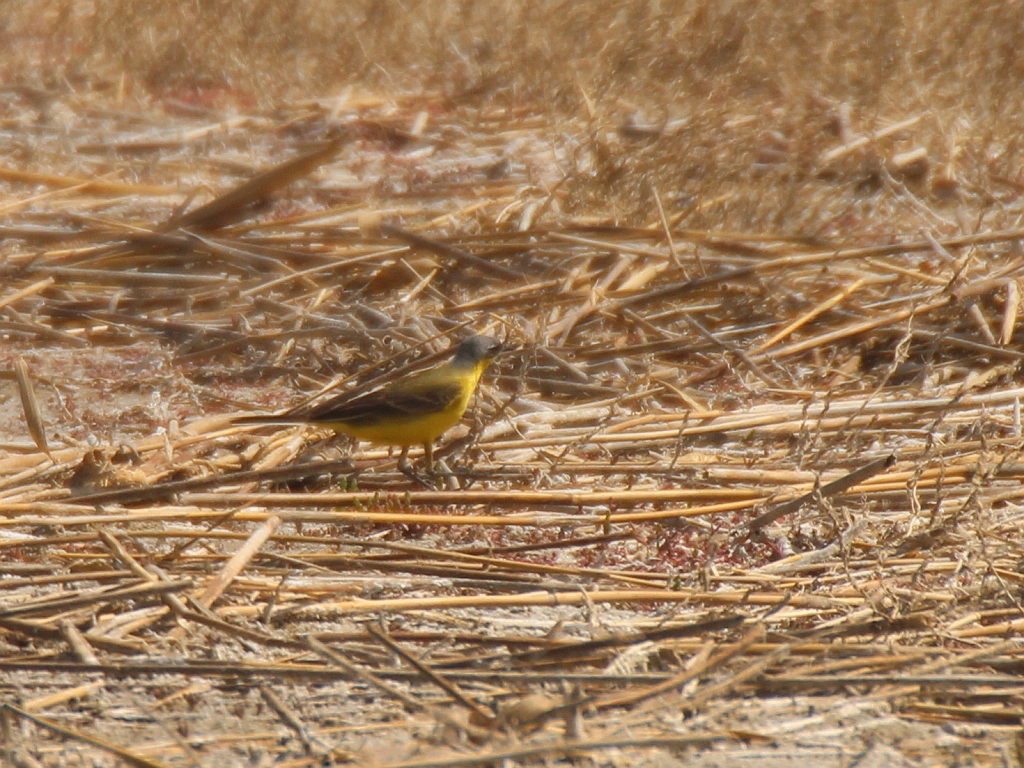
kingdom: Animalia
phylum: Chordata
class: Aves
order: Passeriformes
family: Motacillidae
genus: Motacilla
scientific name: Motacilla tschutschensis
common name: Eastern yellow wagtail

+-------+

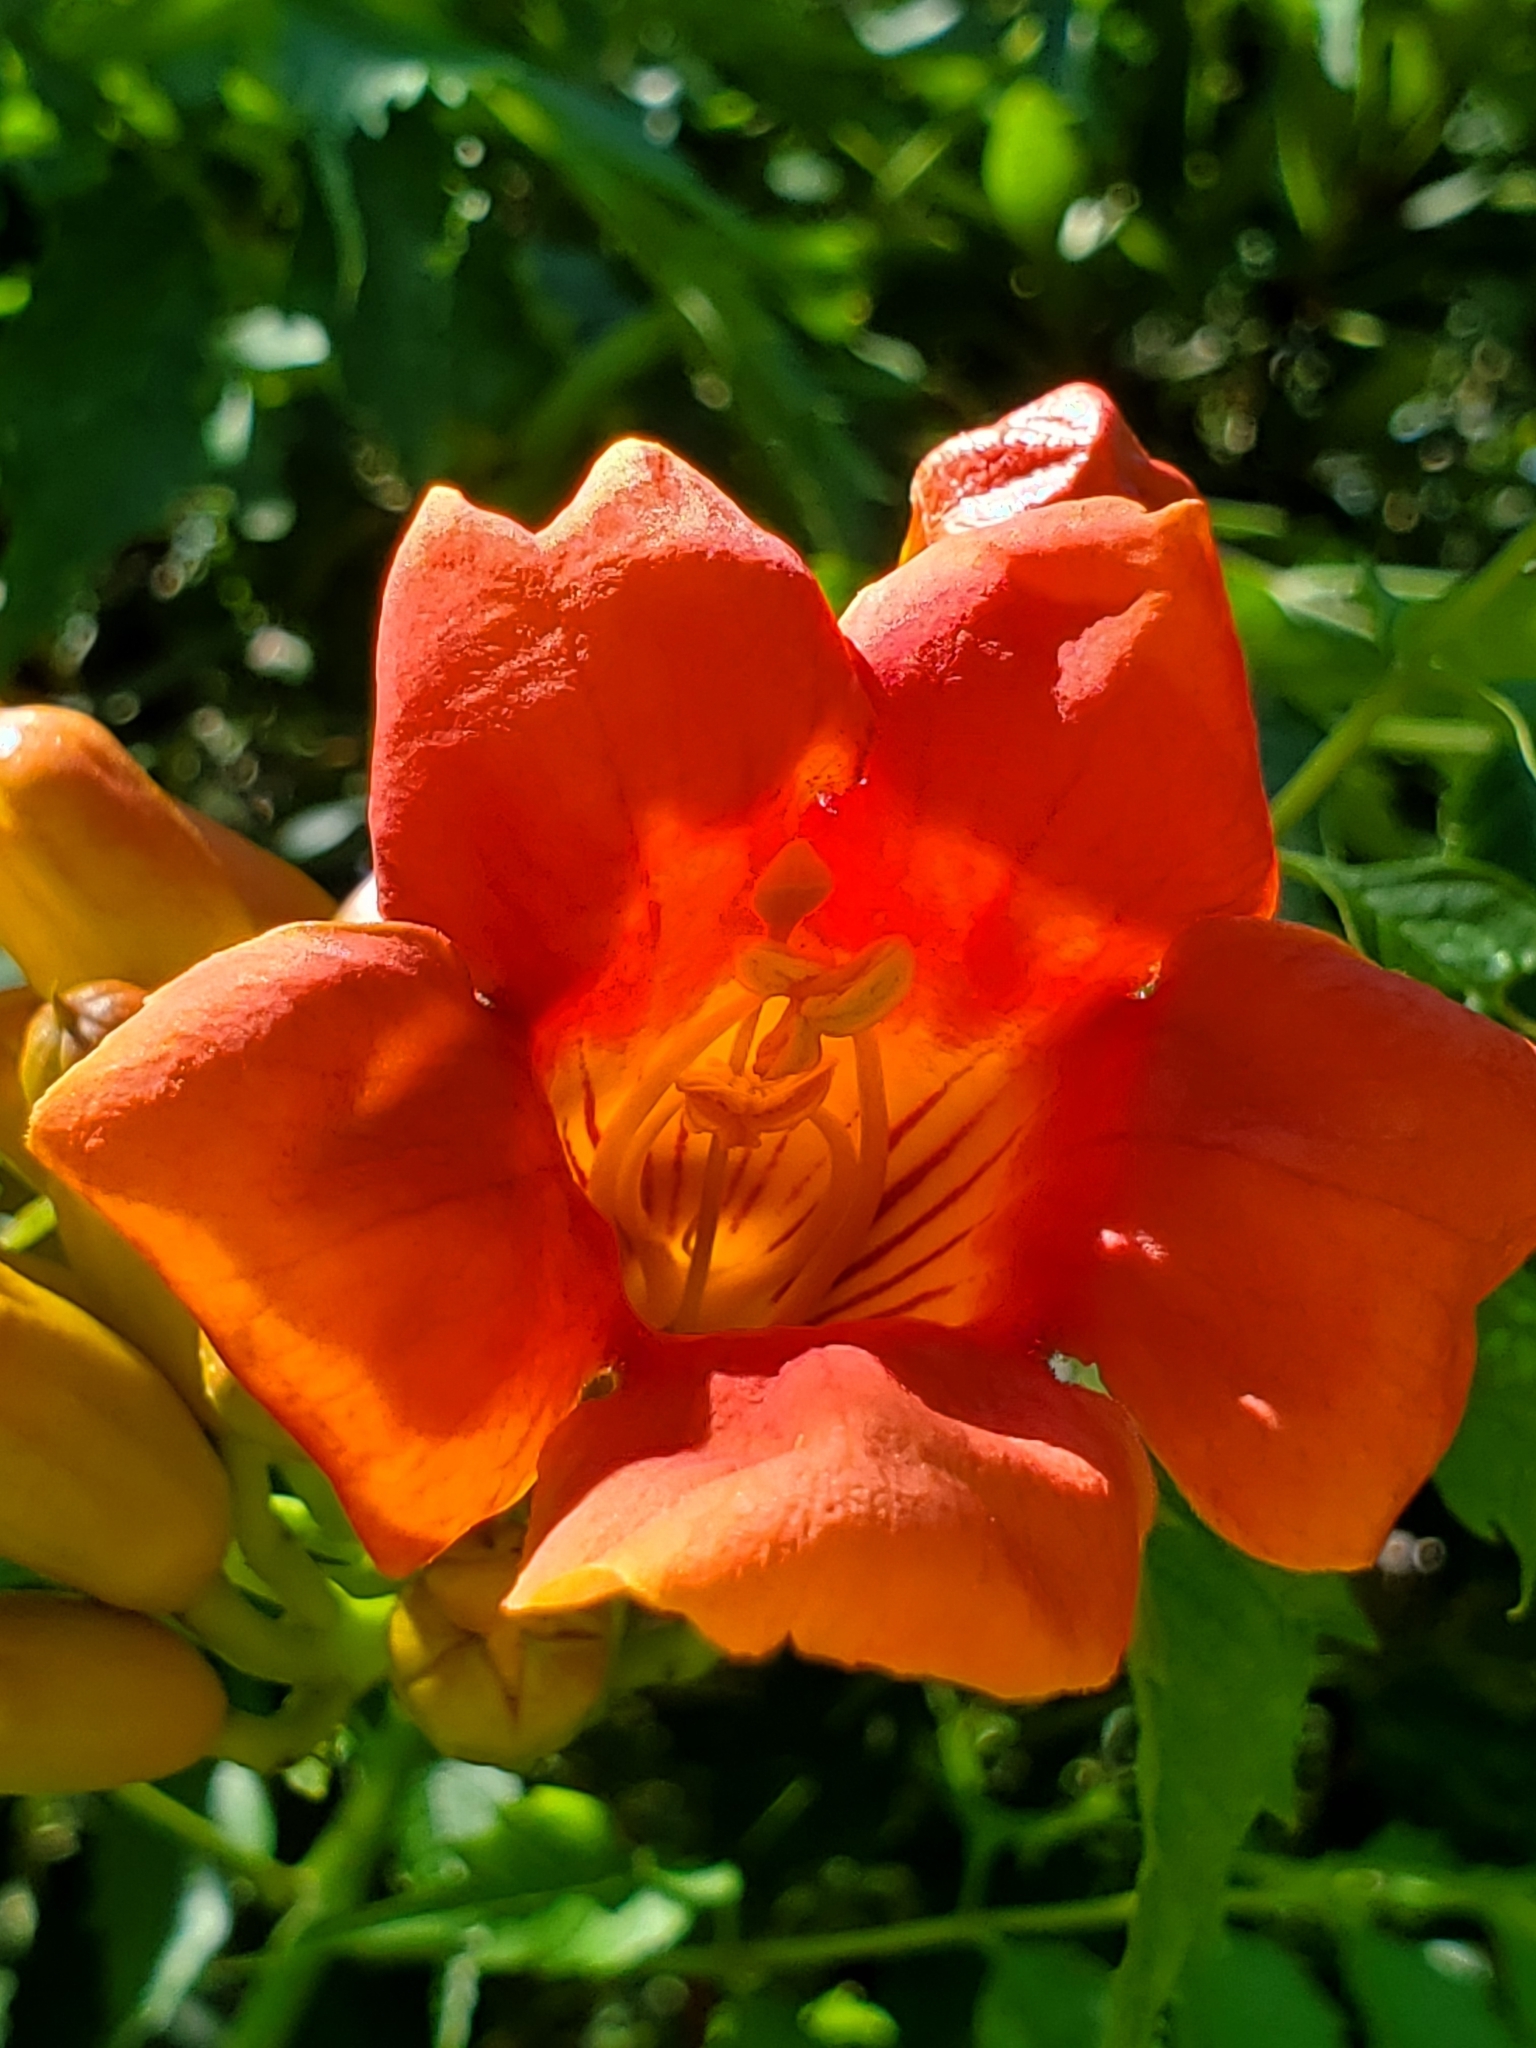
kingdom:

+-------+

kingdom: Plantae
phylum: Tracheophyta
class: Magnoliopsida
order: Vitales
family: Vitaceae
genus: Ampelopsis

+-------+

Objective
Please express the material from the line with "kingdom: Animalia" to the line with "scientific name: Motacilla tschutschensis", both included, as a JSON list of strings with one string per line, leaving out any blank lines.

Result of this exercise
[
  "kingdom: Animalia",
  "phylum: Chordata",
  "class: Aves",
  "order: Passeriformes",
  "family: Motacillidae",
  "genus: Motacilla",
  "scientific name: Motacilla tschutschensis"
]